We’re drawn to this ageless truth, but it’s hard to scale that sort of energy beyond a small, localized community. And perhaps that’s because we need to be in relationship with the soil and the winds and the collective experience of the elements to conjure that sort of kingship.
I haven’t got an answer, and my mind will only start to swirl again when venture back online and I try to integrate the social media footage from the student encampments and the Jewish Voices for Peace gatherings with the traditional media headlines and the official statements about violence and extremism.
And so, I’ll do what I always do when I get to the end of a myth and my brain is still swirling: I’ll go outside.

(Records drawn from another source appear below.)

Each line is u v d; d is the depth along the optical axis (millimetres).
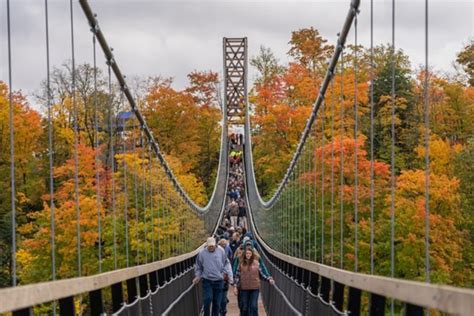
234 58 84000
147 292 10031
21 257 15383
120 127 17062
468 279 21047
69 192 15047
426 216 5141
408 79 28953
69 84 21062
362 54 29719
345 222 18484
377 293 4695
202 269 12836
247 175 51906
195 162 58781
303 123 43188
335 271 7039
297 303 11758
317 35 50219
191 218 24125
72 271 14461
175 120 57125
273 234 25828
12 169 5047
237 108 81688
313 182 18141
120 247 16422
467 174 23109
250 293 12867
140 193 17094
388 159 25375
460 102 27562
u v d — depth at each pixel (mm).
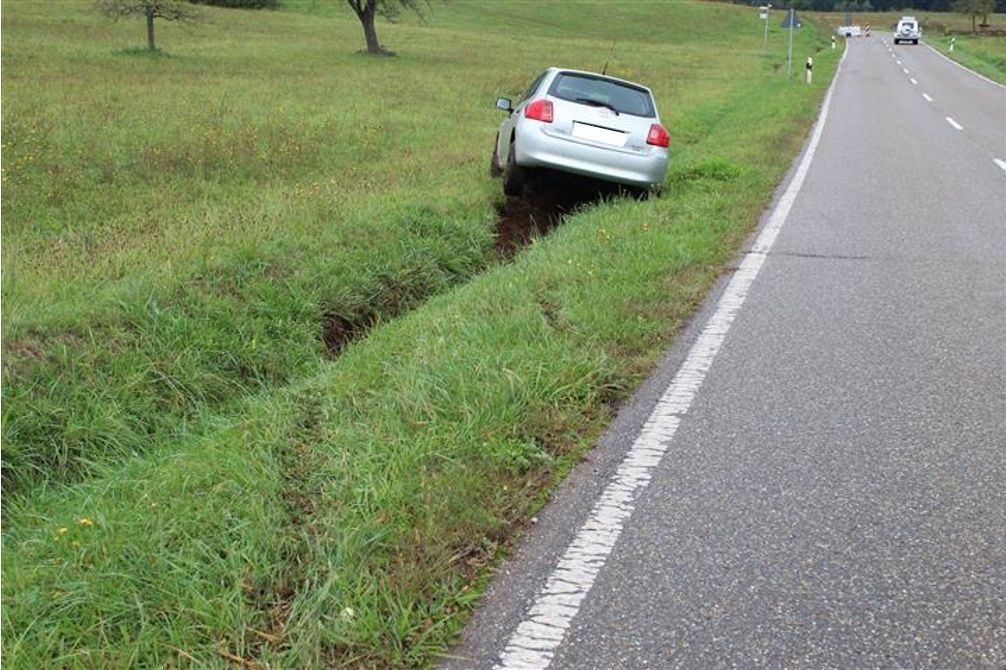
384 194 9555
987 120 19984
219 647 2555
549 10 81125
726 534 3199
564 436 3979
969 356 5102
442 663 2525
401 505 3246
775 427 4133
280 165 11719
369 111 18281
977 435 4027
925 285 6656
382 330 5926
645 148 9328
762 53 52656
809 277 6895
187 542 3055
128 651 2525
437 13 73000
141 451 4703
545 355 4688
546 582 2912
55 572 2971
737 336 5484
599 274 6527
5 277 6215
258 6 66875
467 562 3010
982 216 9383
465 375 4379
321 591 2678
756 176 11586
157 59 30203
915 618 2717
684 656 2547
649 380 4758
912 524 3260
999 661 2521
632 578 2930
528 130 9273
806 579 2920
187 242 7152
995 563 3010
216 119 15539
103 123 14539
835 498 3455
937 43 70250
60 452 4535
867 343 5340
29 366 4859
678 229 8133
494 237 8922
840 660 2525
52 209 8984
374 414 4148
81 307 5586
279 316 6152
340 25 57219
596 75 9766
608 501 3441
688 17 81250
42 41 33281
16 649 2525
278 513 3244
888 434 4043
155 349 5387
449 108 19719
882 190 10992
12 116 14594
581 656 2549
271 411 4402
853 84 32031
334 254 7184
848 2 147625
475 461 3635
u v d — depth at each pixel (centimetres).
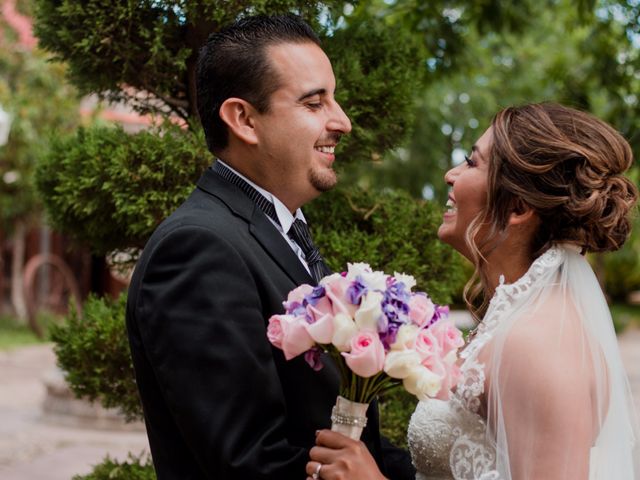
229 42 200
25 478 527
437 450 200
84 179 275
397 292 167
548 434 171
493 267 206
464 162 211
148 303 180
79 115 1123
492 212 200
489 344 186
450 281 315
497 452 179
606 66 575
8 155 1145
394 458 229
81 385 300
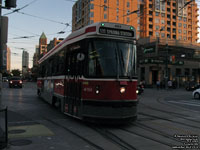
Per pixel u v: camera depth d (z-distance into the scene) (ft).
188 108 40.60
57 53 33.68
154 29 308.81
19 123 24.63
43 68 48.65
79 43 24.64
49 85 39.06
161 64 149.18
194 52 169.68
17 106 39.55
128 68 23.32
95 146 16.67
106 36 23.08
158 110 37.17
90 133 20.52
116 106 21.72
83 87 23.11
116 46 23.26
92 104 22.13
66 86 27.48
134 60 24.27
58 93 31.22
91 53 22.82
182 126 24.36
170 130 22.22
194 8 349.00
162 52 151.12
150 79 146.92
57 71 32.86
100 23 22.81
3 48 19.03
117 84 22.17
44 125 23.77
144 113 33.60
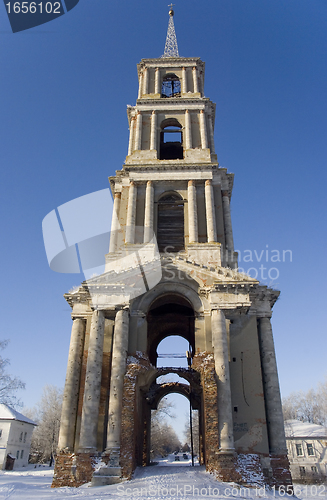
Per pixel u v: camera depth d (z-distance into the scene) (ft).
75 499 51.70
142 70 140.46
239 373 77.56
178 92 142.51
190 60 139.33
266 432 72.08
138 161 116.16
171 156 132.77
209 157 115.75
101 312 81.87
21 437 199.11
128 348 80.33
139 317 84.48
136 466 77.15
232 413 73.97
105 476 64.80
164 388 106.42
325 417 226.38
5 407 194.70
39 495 56.24
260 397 75.25
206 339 79.71
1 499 52.70
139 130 123.03
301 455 173.17
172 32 187.11
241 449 70.64
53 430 219.61
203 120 123.85
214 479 63.52
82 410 73.82
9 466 180.55
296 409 260.83
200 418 99.19
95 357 77.71
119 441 69.00
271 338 82.74
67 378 81.25
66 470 70.64
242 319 82.99
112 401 72.18
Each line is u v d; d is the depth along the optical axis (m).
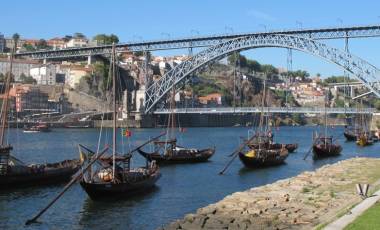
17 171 55.16
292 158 100.94
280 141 165.38
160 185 59.44
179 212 43.94
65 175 60.12
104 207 45.44
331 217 29.33
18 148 116.50
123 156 52.84
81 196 50.91
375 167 64.12
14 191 53.53
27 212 44.03
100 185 46.97
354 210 29.81
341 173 56.59
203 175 70.25
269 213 33.31
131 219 41.16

I’m grateful for this passage by John O’Donoghue that
shared today. It offers a measure of peace and a chance to pause and re-center and, perhaps, re-enter the conversation of the moment with a new frame:Concealed beneath familiarity and silence, the earth holds back and it never occurs to us to wonder how the earth sees us. Is it not possible that a place could have huge affection for those who dwell there? Perhaps your place loves having you there. It misses you when you are away and in its secret way rejoices when you return. Could it be possible that a landscape might have a deep friendship with you? That it could sense your presence and feel the care you intend towards it? Perhaps your favorite place feels proud of you. We tend to think of death as a return to clay, a victory for nature. But maybe it is the converse: that when you die, our native place will fill with sorrow. It will miss your voice, your breath and the bright waves of your thought, how you walked through the light and brought news of other places. When the funeral cortege passes the home of the departed person, is it the home that is getting one last chance to say farewell to its beloved resident or is it the deceased getting one last look at home? Or is it both?